__INFORMATION SUPPLIED__
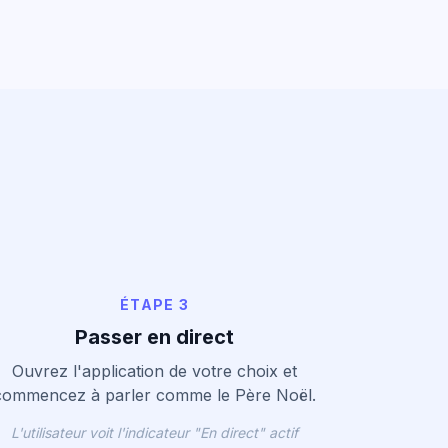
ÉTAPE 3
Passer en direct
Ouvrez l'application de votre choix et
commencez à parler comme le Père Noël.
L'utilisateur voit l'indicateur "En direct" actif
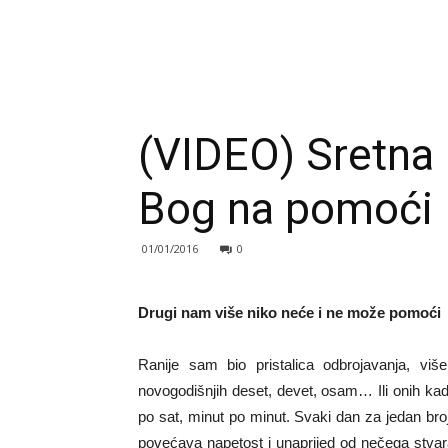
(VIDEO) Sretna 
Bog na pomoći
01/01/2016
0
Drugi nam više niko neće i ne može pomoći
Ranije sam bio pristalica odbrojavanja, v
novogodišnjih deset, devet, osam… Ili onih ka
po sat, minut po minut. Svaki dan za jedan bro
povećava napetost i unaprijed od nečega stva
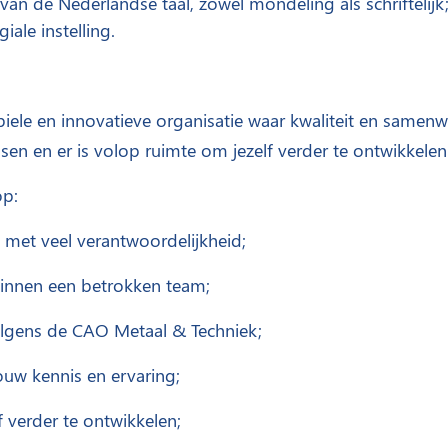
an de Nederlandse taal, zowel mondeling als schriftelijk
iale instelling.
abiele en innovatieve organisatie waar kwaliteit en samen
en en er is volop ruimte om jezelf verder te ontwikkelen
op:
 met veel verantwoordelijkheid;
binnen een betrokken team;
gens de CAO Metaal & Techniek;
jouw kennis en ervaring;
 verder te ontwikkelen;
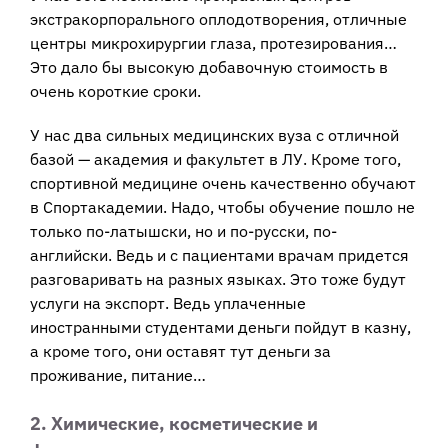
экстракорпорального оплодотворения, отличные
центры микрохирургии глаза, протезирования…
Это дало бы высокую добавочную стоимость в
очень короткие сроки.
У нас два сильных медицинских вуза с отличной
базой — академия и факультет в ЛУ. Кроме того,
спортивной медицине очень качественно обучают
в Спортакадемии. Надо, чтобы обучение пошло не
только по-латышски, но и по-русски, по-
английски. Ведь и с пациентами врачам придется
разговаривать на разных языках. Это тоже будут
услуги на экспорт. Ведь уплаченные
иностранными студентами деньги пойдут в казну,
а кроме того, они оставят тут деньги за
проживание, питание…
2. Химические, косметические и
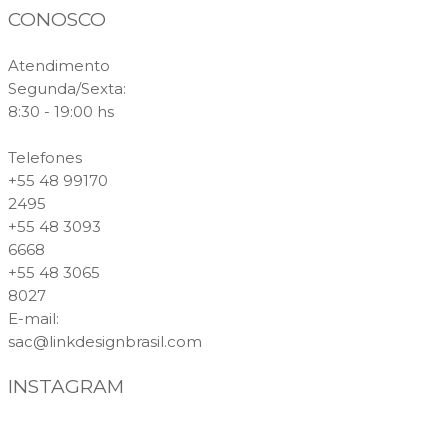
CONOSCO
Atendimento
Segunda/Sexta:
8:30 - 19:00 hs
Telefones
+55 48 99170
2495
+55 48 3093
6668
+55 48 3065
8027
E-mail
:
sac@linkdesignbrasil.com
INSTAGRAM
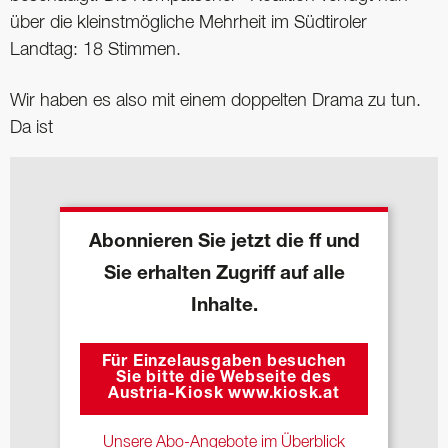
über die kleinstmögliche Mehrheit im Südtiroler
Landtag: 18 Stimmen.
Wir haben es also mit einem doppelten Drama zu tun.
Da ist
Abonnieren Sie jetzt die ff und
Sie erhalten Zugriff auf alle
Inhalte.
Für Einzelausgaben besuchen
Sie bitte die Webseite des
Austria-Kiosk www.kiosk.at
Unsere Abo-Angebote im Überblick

==

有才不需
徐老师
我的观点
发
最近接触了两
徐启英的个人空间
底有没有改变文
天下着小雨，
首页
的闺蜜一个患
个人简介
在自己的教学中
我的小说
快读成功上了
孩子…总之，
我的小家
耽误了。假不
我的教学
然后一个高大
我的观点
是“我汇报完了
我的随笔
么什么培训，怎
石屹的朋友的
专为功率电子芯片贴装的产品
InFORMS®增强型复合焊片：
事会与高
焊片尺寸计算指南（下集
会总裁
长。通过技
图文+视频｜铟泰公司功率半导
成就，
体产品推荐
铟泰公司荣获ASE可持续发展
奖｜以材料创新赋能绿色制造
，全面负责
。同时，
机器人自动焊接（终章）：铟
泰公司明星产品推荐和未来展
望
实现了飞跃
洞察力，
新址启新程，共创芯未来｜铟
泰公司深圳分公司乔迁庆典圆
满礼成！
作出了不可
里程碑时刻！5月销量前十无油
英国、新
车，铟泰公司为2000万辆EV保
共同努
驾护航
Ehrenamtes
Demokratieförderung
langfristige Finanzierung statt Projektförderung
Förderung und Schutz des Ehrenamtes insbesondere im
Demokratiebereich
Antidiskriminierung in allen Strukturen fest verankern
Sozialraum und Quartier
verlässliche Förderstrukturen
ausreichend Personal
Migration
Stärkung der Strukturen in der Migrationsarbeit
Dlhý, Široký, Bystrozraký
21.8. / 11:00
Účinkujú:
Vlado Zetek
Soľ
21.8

---

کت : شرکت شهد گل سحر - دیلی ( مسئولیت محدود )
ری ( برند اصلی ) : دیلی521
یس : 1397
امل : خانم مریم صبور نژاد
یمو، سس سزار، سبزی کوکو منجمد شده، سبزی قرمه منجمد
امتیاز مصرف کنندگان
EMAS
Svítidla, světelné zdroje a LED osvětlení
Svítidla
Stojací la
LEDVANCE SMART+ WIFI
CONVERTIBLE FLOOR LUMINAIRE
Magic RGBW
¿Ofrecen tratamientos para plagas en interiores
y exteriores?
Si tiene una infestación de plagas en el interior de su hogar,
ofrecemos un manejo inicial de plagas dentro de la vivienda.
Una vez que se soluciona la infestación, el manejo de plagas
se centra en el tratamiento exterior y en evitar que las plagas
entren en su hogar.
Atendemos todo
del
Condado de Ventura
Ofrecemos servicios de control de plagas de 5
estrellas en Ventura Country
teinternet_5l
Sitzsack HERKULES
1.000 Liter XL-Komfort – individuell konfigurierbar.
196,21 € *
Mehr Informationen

__ABOUT THIS EXERCISE__
Report, from the entries above, each line where "verder" is found.

__EXERCISE ANSWER__
en en er is volop ruimte om jezelf verder te ontwikkelen
 verder te ontwikkelen;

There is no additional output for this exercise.